RE: HW requirements

2015-05-28 Thread Allison, Timothy B.
A classic on the importance of prototyping with your data and on the 
intractability of sizing in the abstract:

https://lucidworks.com/blog/sizing-hardware-in-the-abstract-why-we-dont-have-a-definitive-answer/
 


This might be of use:

https://svn.apache.org/repos/asf/lucene/dev/trunk/dev-tools/size-estimator-lucene-solr.xls

but note this thread:
https://mail-archives.apache.org/mod_mbox/lucene-java-user/201503.mbox/%3cCALZAj3KMiStgiFZb=RTAEqDg8dpPYcmaj25T26Hi+=c7cal...@mail.gmail.com%3e
 

perhaps: 
http://docs.alfresco.com/4.1/concepts/solrnodes-memory.html 
-Original Message-
From: Sznajder ForMailingList [mailto:bs4mailingl...@gmail.com] 
Sent: Wednesday, May 27, 2015 12:34 PM
To: solr-user@lucene.apache.org
Subject: HW requirements

Hi ,

Could you give me some hints wrt HW requirements for Solr if I need to
index about 400 Gigas of text?

Thanks

Benjamin


Re: HW requirements

2015-05-28 Thread Jack Krupansky
You need to translate your source data size into number of documents and
document size. Document size will depend on number of fields, the type of
data in each field, and the size of the data in each field. You need to
think about numeric and date fields, raw string fields, and keyword text
fields.

Solr and Lucene do not merely index a bulk blob of bytes, but
semi-structured data, in the form of documents and fields.

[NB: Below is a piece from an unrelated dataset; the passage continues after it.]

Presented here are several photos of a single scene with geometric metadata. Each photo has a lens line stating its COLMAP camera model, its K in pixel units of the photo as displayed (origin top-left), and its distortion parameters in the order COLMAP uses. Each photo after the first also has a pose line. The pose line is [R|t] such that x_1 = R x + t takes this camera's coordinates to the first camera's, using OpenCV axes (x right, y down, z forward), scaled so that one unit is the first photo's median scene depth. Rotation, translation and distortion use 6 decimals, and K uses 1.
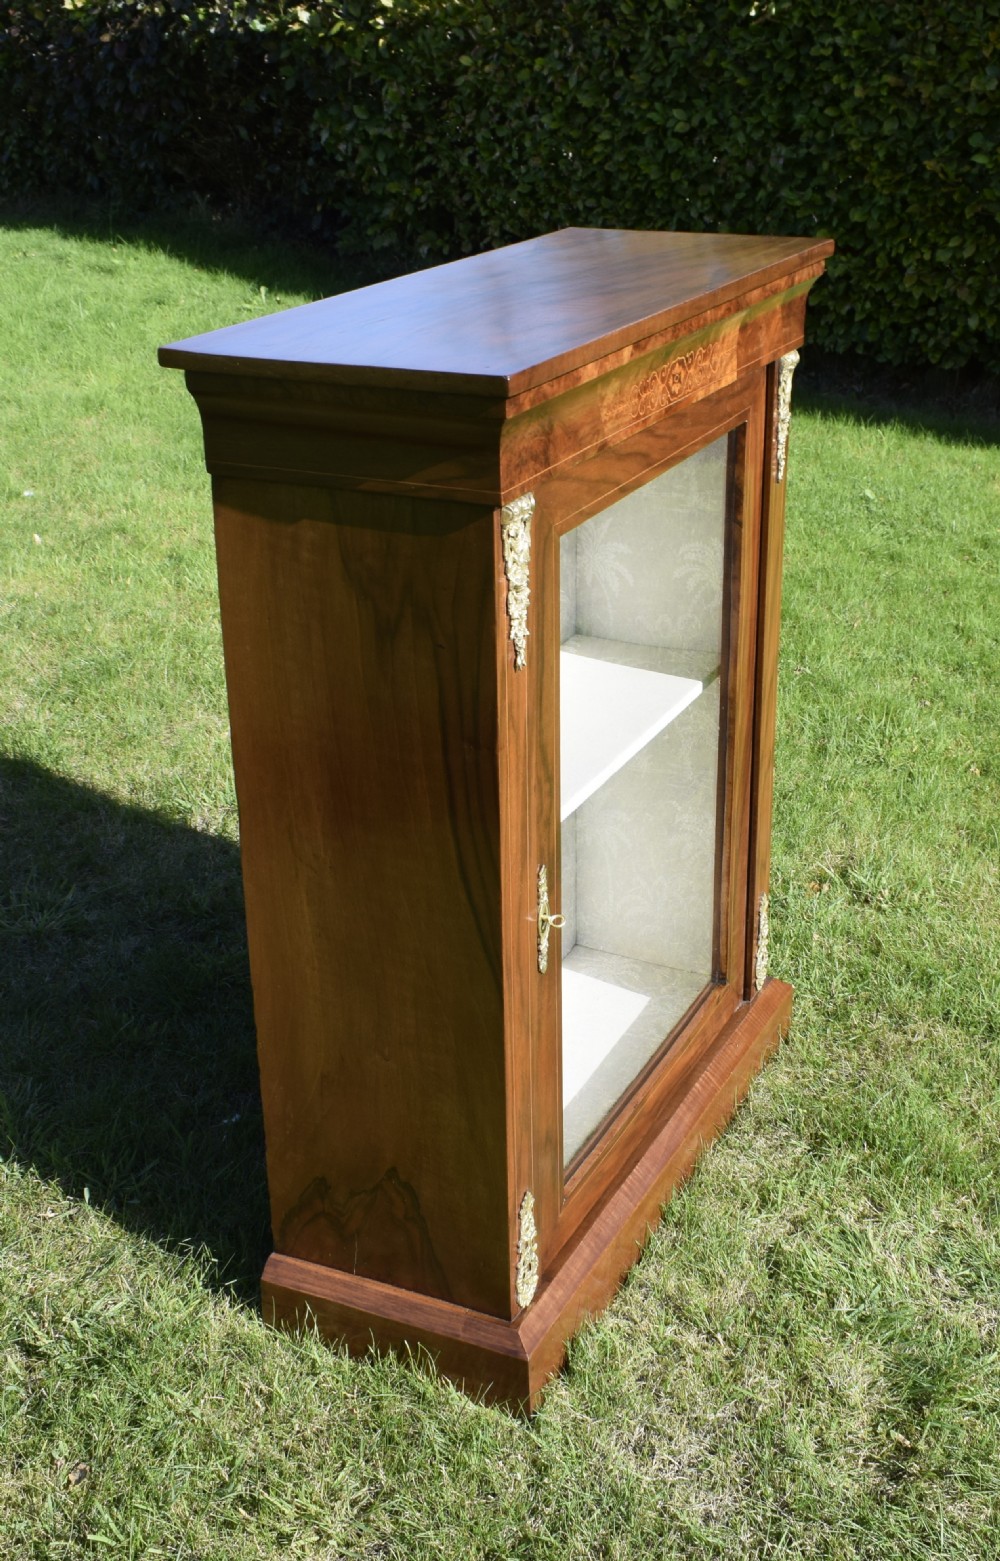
lens RADIAL K [[1815.4, 0, 575.8], [0, 1815.4, 793.9], [0, 0, 1]] dist [-0.023289, 0.000000]
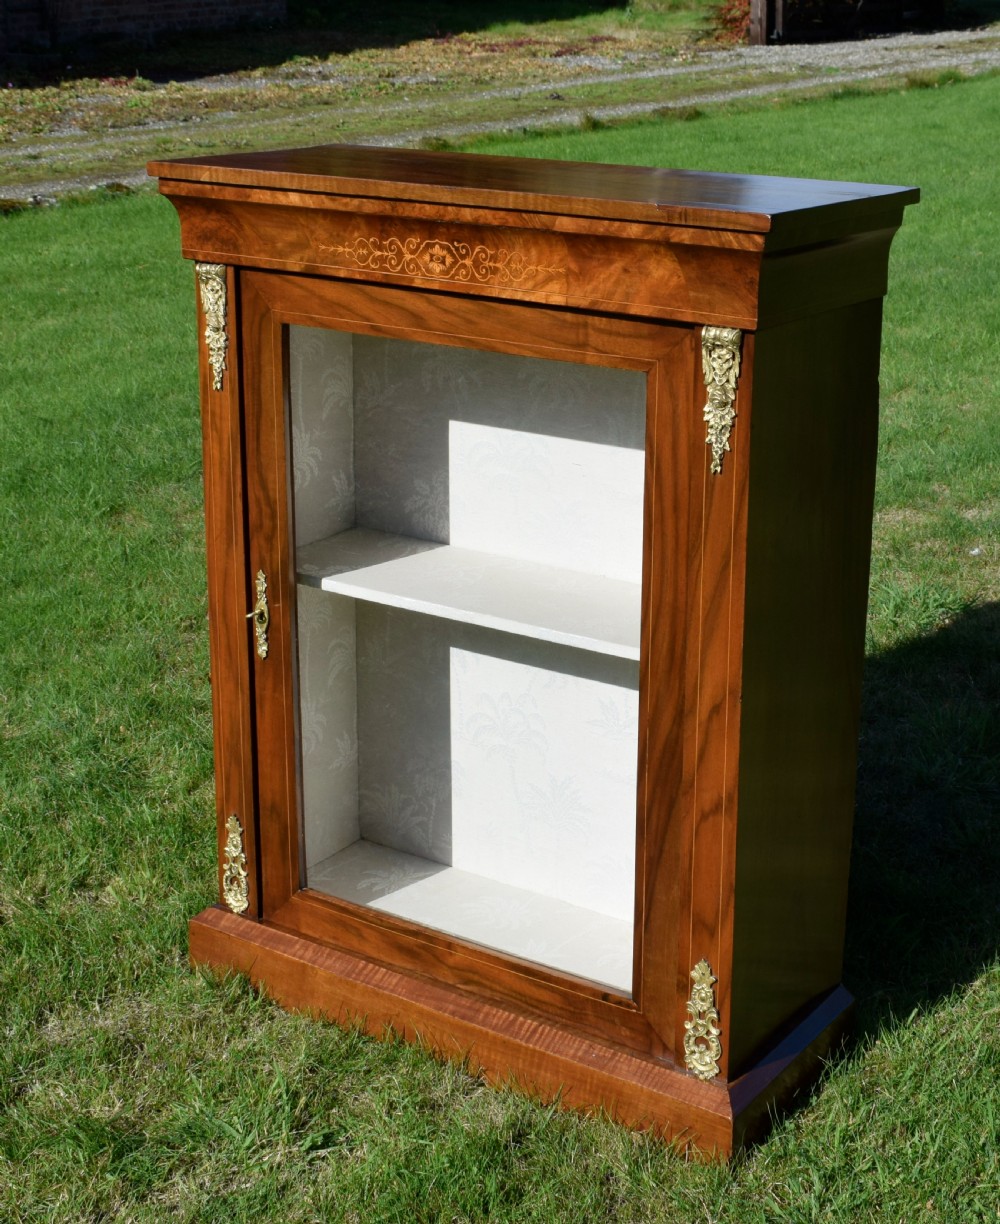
lens RADIAL K [[2066.2, 0, 552.3], [0, 2066.2, 580.3], [0, 0, 1]] dist [-0.020728, 0.000000]
pose [[-0.162531, 0.294395, -0.941762, 1.208649], [-0.416994, 0.844536, 0.335968, -0.483905], [0.894259, 0.447315, -0.014502, 1.095085]]
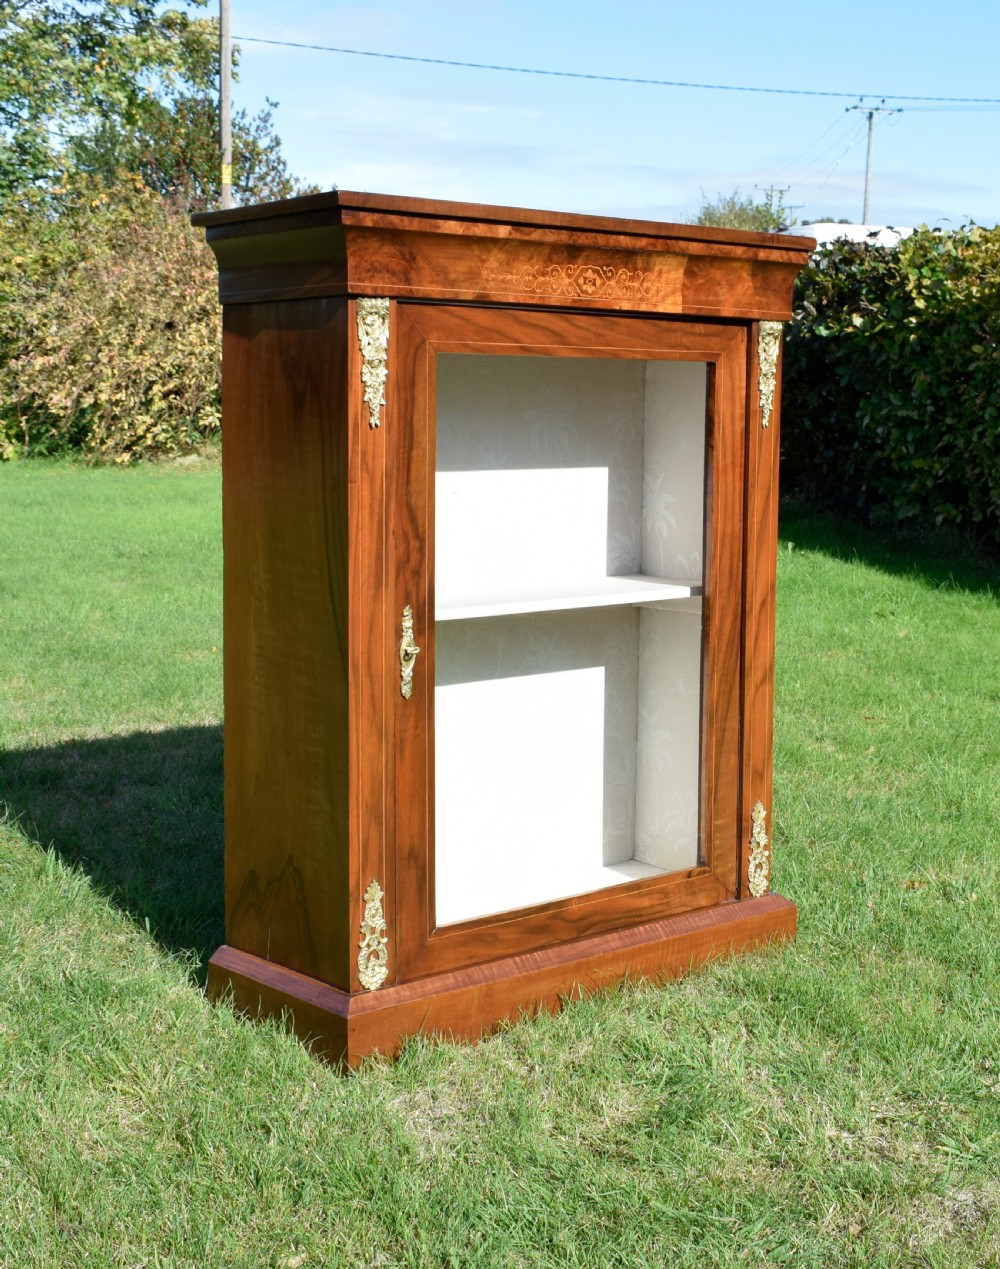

In some cases the indexed data can be smaller than the source data, but it
can sometimes be larger as well.


-- Jack Krupansky

On Wed, May 27, 2015 at 12:33 PM, Sznajder ForMailingList 
bs4mailingl...@gmail.com wrote:

 Hi ,

 Could you give me some hints wrt HW requirements for Solr if I need to
 index about 400 Gigas of text?

 Thanks

 Benjamin



Re: HW requirements

2015-05-27 Thread Toke Eskildsen
Sznajder ForMailingList bs4mailingl...@gmail.com wrote:
 Could you give me some hints wrt HW requirements for Solr if I need to
 index about 400 Gigas of text?

No. You are providing far too few data for us to guess.

400GB can be handled on a laptop or require 3 strong servers, depending on what 
you intend to do with the data, how much the machine(s) will be used while 
indexing and your requirements to speed.

See 
https://lucidworks.com/blog/sizing-hardware-in-the-abstract-why-we-dont-have-a-definitive-answer/

- Toke Eskildsen